Exercise directions ->
Copy the data exactly, line for line.

Source material ->
========================
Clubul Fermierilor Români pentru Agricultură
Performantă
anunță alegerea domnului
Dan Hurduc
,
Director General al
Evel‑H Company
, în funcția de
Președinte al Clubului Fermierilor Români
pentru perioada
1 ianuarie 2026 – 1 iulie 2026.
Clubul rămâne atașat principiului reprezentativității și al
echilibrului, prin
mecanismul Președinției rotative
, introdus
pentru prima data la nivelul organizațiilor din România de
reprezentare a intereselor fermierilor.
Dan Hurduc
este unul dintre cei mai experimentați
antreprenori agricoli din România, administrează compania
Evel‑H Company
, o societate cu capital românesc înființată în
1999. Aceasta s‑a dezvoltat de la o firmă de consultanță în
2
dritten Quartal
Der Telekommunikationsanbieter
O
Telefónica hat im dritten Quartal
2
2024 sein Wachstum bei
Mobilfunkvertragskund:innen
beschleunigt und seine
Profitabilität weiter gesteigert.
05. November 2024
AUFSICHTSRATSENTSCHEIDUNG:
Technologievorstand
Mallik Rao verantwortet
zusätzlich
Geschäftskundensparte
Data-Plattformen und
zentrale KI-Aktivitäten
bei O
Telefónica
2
========================
Your response ->
Clubul Fermierilor Români pentru Agricultură
Performantă
anunță alegerea domnului
Dan Hurduc
,
Director General al
Evel‑H Company
, în funcția de
Președinte al Clubului Fermierilor Români
pentru perioada
1 ianuarie 2026 – 1 iulie 2026.
Clubul rămâne atașat principiului reprezentativității și al
echilibrului, prin
mecanismul Președinției rotative
, introdus
pentru prima data la nivelul organizațiilor din România de
reprezentare a intereselor fermierilor.
Dan Hurduc
este unul dintre cei mai experimentați
antreprenori agricoli din România, administrează compania
Evel‑H Company
, o societate cu capital românesc înființată în
1999. Aceasta s‑a dezvoltat de la o firmă de consultanță în
2
dritten Quartal
Der Telekommunikationsanbieter
O
Telefónica hat im dritten Quartal
2
2024 sein Wachstum bei
Mobilfunkvertragskund:innen
beschleunigt und seine
Profitabilität weiter gesteigert.
05. November 2024
AUFSICHTSRATSENTSCHEIDUNG:
Technologievorstand
Mallik Rao verantwortet
zusätzlich
Geschäftskundensparte
Data-Plattformen und
zentrale KI-Aktivitäten
bei O
Telefónica
2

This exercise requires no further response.